--- start of Data for the task ---

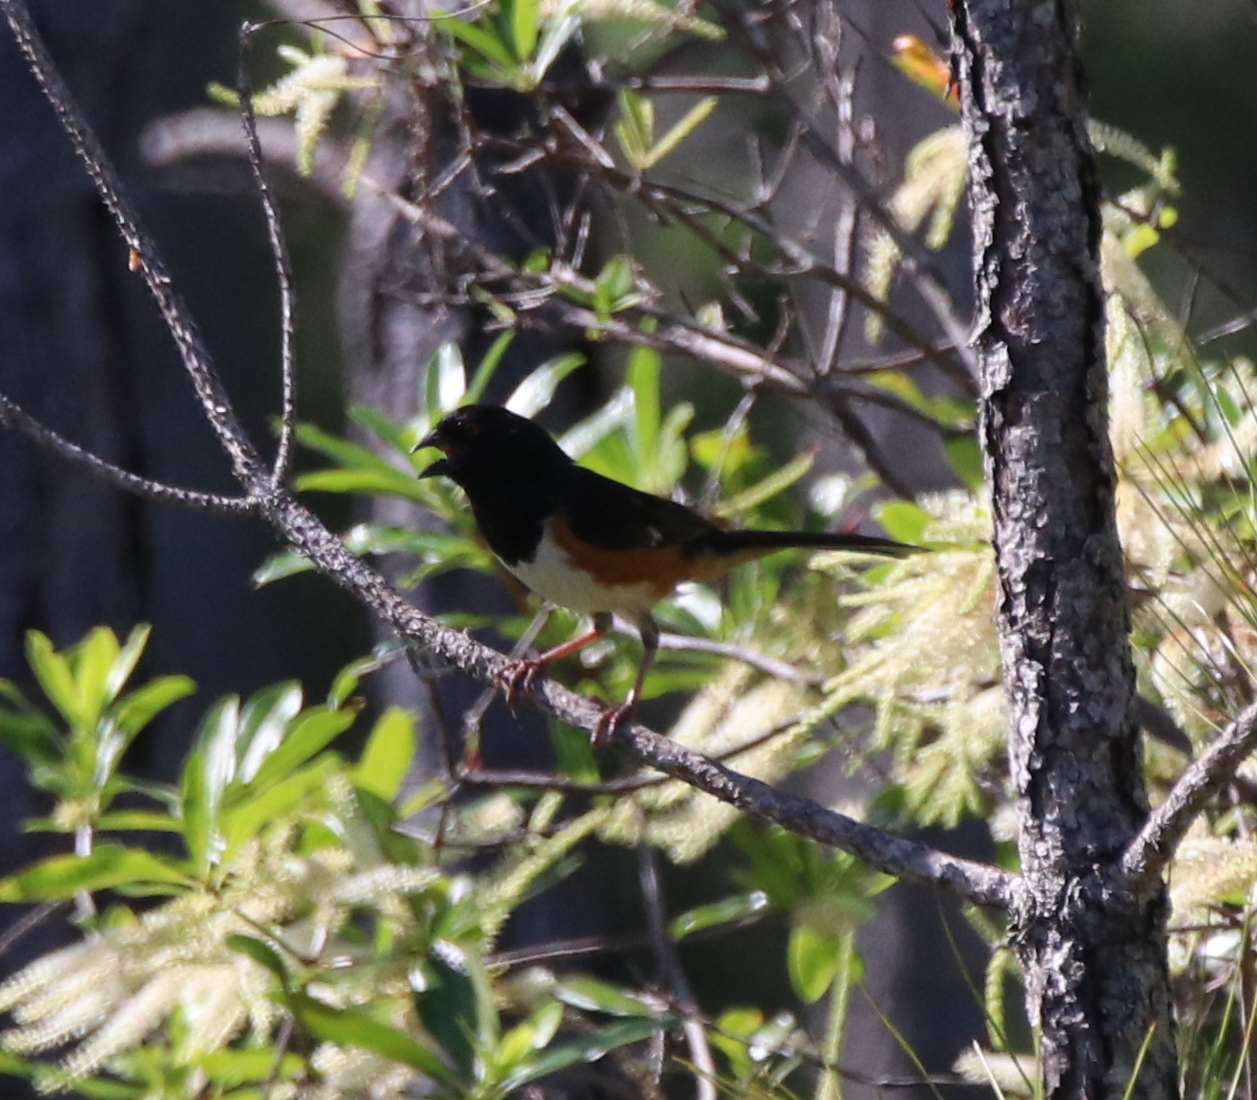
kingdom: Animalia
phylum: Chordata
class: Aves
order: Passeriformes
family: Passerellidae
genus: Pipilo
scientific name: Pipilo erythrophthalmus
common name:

--- end of Data for the task ---

Exercise aim: Recast the lines of the records as a numbered list, starting at the line that contains "phylum: Chordata" and ending with the last line of the records, both included, and omit any blank lines.

Output for this exercise:
1. phylum: Chordata
2. class: Aves
3. order: Passeriformes
4. family: Passerellidae
5. genus: Pipilo
6. scientific name: Pipilo erythrophthalmus
7. common name:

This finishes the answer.